Python's Lexical Rules
Let's look at what makes Python's lexical structure unique.
1. Indentation is a Token
Python's most distinctive feature -- indentation is syntax.
def greet():
print("hello") # Indentation level 1
if True:
print("world") # Indentation level 2
Other languages use curly braces {}. Python turns indentation into actual tokens.
# Tokens Python sees:
[
NAME: 'def',
NAME: 'greet',
OP: '(',
OP: ')',
OP: ':',
NEWLINE,
INDENT, # Indentation starts!
NAME: 'print',
...
NEWLINE,
DEDENT, # Indentation ends!
]
2. Many Ways to Write Strings
Python gives you multiple string representations.
# Basic strings
s1 = 'hello'
s2 = "world"
# Multi-line strings
s3 = """
Multiple lines
of text
"""
# Raw strings (ignore escapes)
s4 = r'\n is not a newline, just \n'
# f-strings (variable interpolation)
name = "Python"
s5 = f"Hello, {name}!" # "Hello, Python!"

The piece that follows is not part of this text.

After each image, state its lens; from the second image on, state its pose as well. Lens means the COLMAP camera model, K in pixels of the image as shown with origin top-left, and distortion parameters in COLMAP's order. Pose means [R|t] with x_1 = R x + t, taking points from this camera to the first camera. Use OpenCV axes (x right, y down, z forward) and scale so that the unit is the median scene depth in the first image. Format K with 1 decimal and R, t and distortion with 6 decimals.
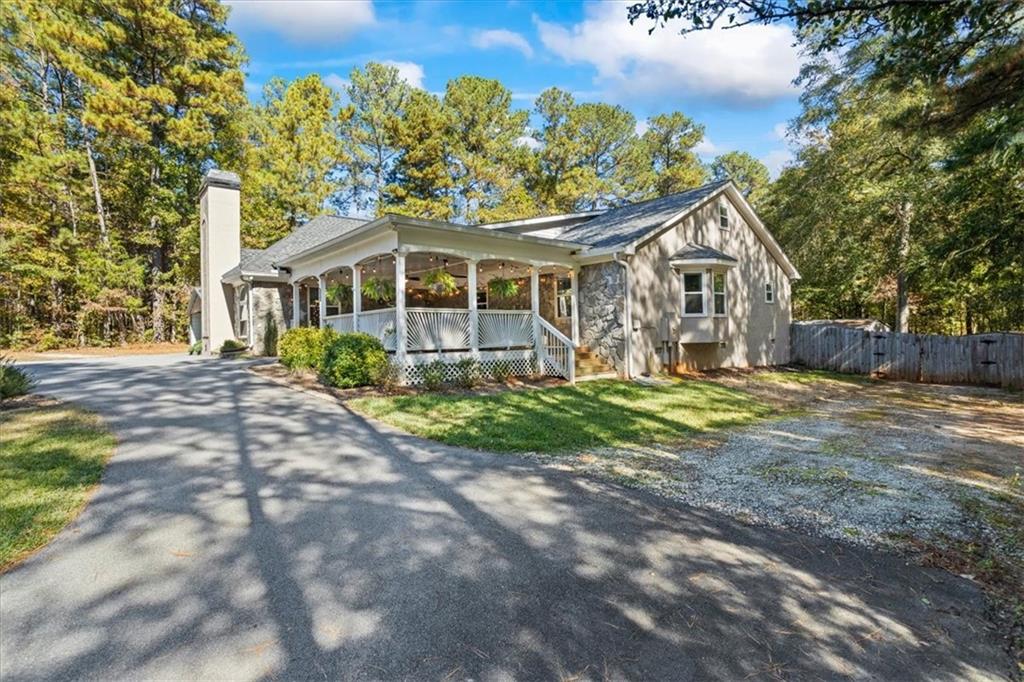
lens RADIAL K [[505.5, 0, 508.7], [0, 505.5, 339.4], [0, 0, 1]] dist [-0.021240, 0.018009]
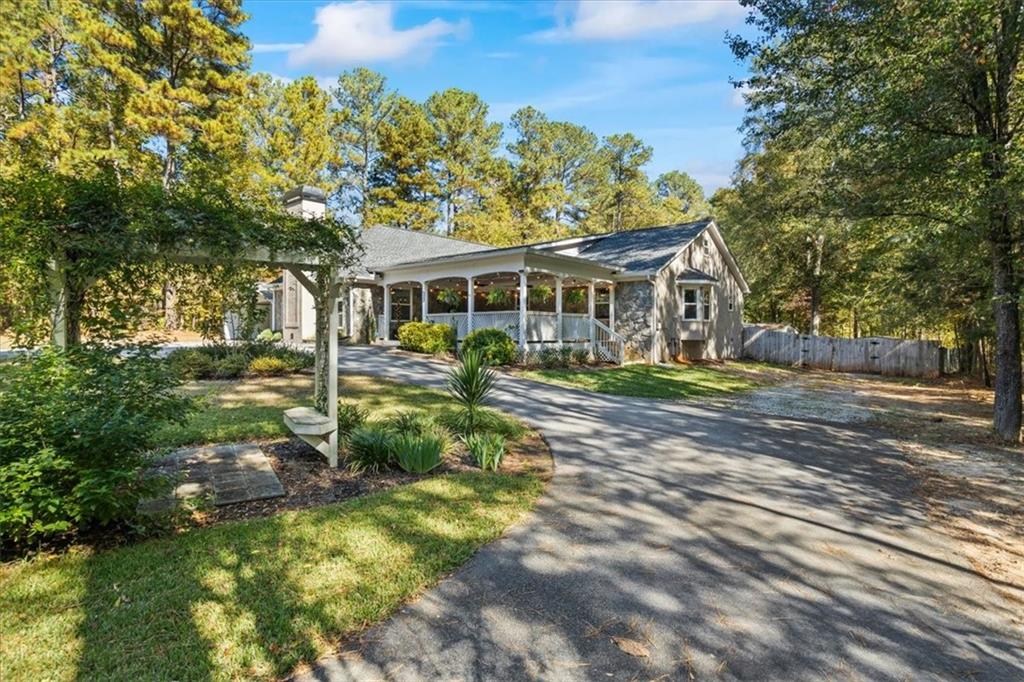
lens RADIAL K [[505.5, 0, 516.0], [0, 505.5, 341.2], [0, 0, 1]] dist [-0.021240, 0.018009]
pose [[0.988234, 0.019097, 0.151752, -0.249257], [-0.020917, 0.999727, 0.010406, 0.004903], [-0.151512, -0.013458, 0.988364, -0.235511]]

3. Many Ways to Write Numbers
Python supports numbers in multiple formats.
# Regular number
a = 42
# Binary (0s and 1s only)
b = 0b1010 # 10
# Octal (0~7)
c = 0o12 # 10
# Hexadecimal (0~9, A~F)
d = 0xA # 10
# Float
e = 3.14
# Underscores for readability
f = 1_000_000 # 1000000
# Complex numbers
g = 3 + 4j
4. Python's Built-in Tokenizer
Python has a tokenize module that lets you see token analysis directly.
Tokenizing x = 42 gives you:
NAME : 'x'
OP : '='
NUMBER : '42'
NEWLINE : '\n'
ENDMARKER : ''
It breaks into NAME, OP, NUMBER tokens exactly as we'd expect.
Understanding lexical analysis helps you see how Python reads code from the ground up. It also makes syntax errors much less mysterious. And if you ever want to build your own programming language, this is where you'd start.